Quails’ Gate Okanagan Valley Rosé 2010

Inspired by the success of Joie Farms, nearly every winery in B.C. now makes a rosé and gets it to market early in the summer after the vintage—just in time for lazy days on the deck. One of the more distinctive, also screw-capped, is from Quails’ Gate. Made from earthy Gamay with a touch of Pinot Noir, it’s pinky-orange, prettily floral, notably reminiscent of fresh summer flavours of rhubarb and strawberries. B.C. drinkers have happily adopted the European custom of drinking rosé all summer with just about everything, but I want this one with some pink grilled lamb, tabbouleh salad, and smoky eggplant purée.

 

SPOTLIGHT: Sommelier Kim Cyr of C Restaurant

 

Kim Cyr

Kim Cyr, head of C Restaurant’s wine program, has big plans for summer, including a feature with Naramata’s Joie Farms, as well as a spotlight on Alsace-style Muscat, with more Joie, Albert Mann, and Zind-Humbrecht wines pairing fiddlehead and asparagus, as well as her summer-long “Molly Ringwald” Pretty in Pink festival: 25 to 30 rosés (the most in the city) from the West Coast, France, Italy, Spain, even Lebanon.
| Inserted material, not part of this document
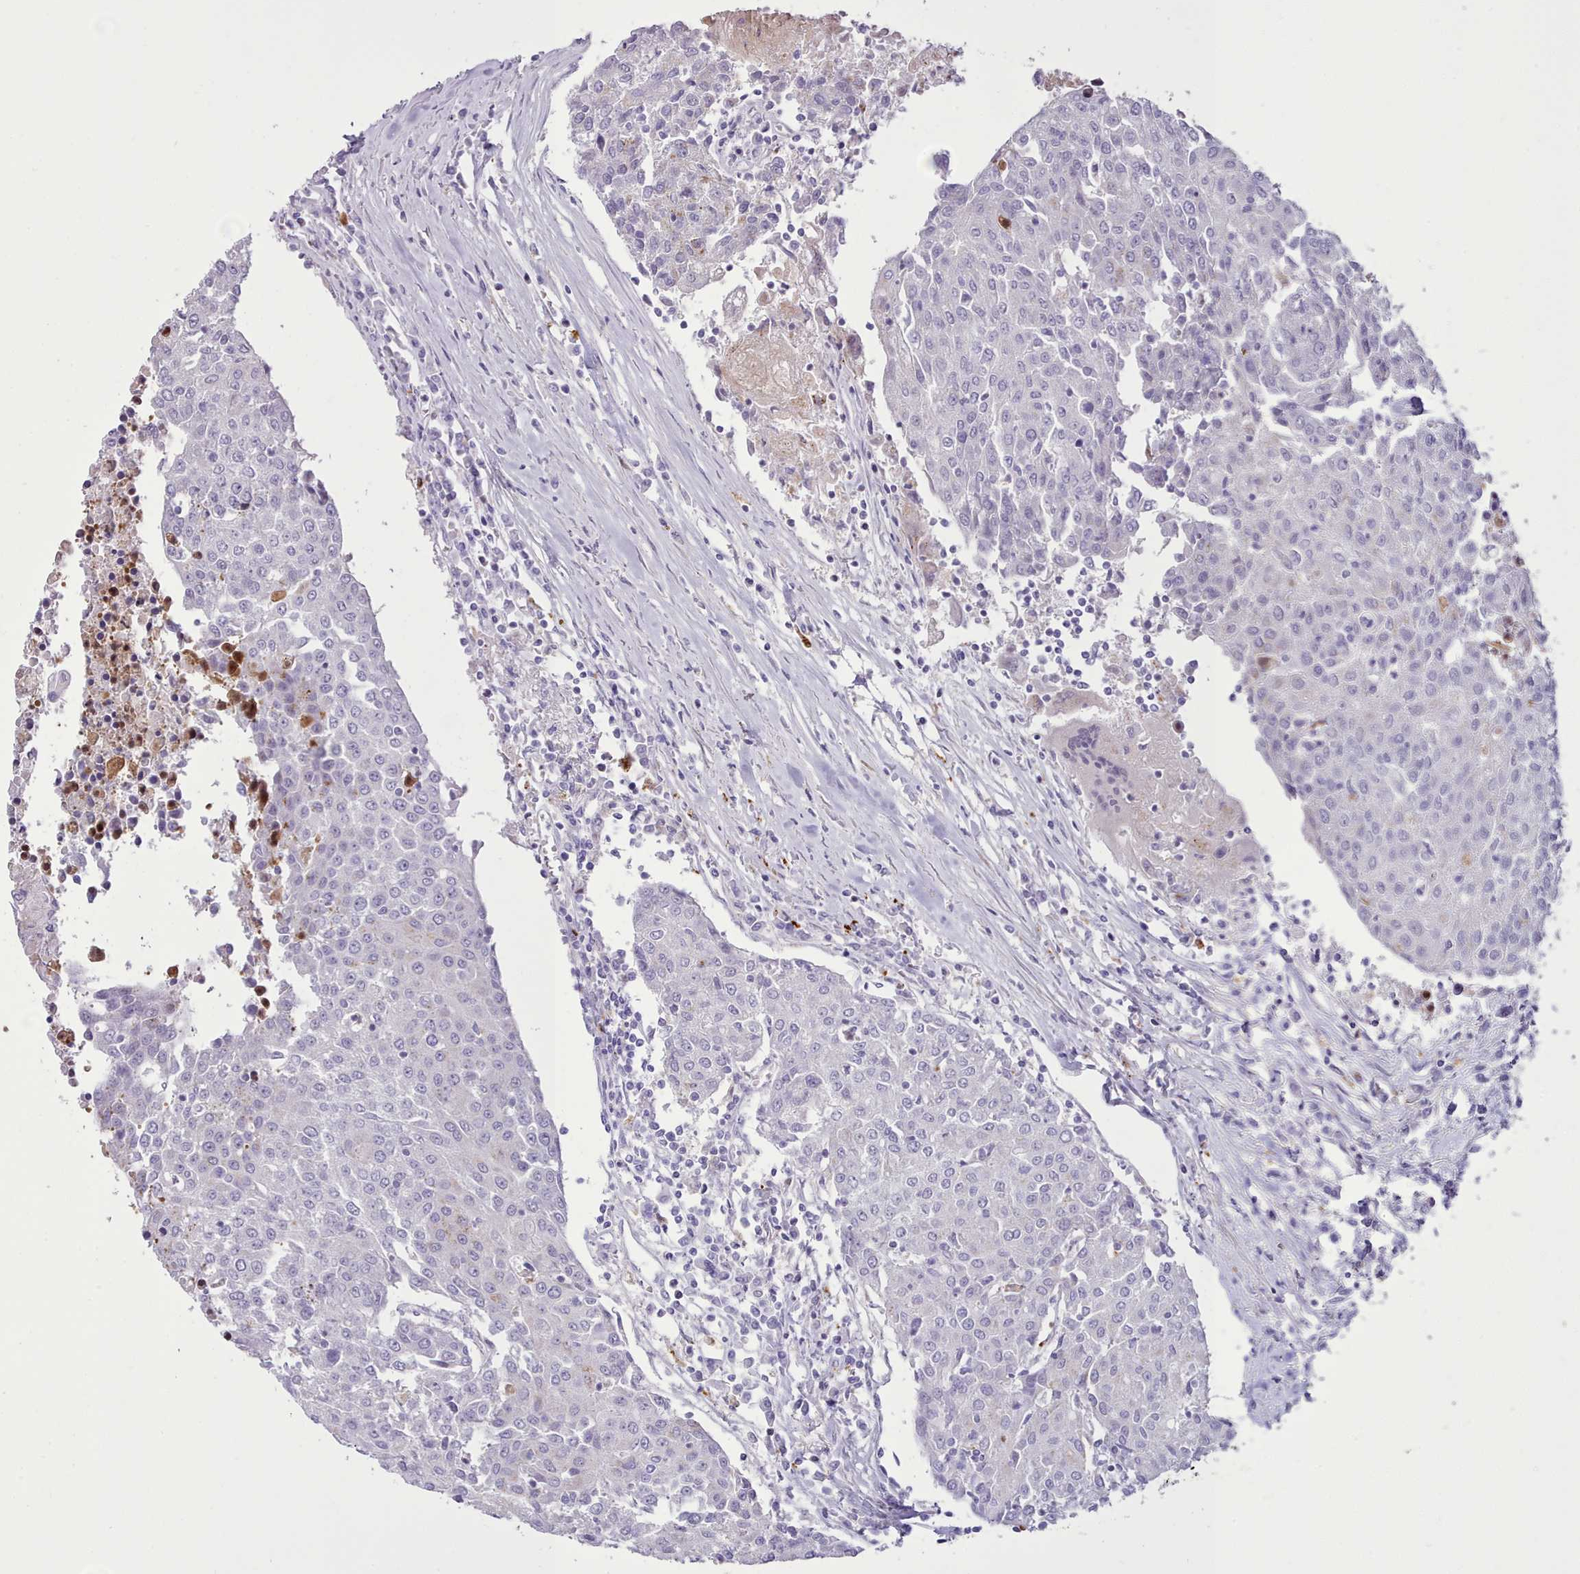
{"staining": {"intensity": "negative", "quantity": "none", "location": "none"}, "tissue": "urothelial cancer", "cell_type": "Tumor cells", "image_type": "cancer", "snomed": [{"axis": "morphology", "description": "Urothelial carcinoma, High grade"}, {"axis": "topography", "description": "Urinary bladder"}], "caption": "A histopathology image of human urothelial cancer is negative for staining in tumor cells.", "gene": "SRD5A1", "patient": {"sex": "female", "age": 85}}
An army brat who grew up on a small German farm, Cyr drifted into wine by accident, hanging out with former Vancouver magazine sommeliers of the year Neil Ingram and Sebastian Le Goff, then taking new wine courses every year. In charge at C for the last 18 months, she’s got a firm philosophy for the list: “global, sustainable, and good value; esoteric, quirky, spiced with joie de vivre.”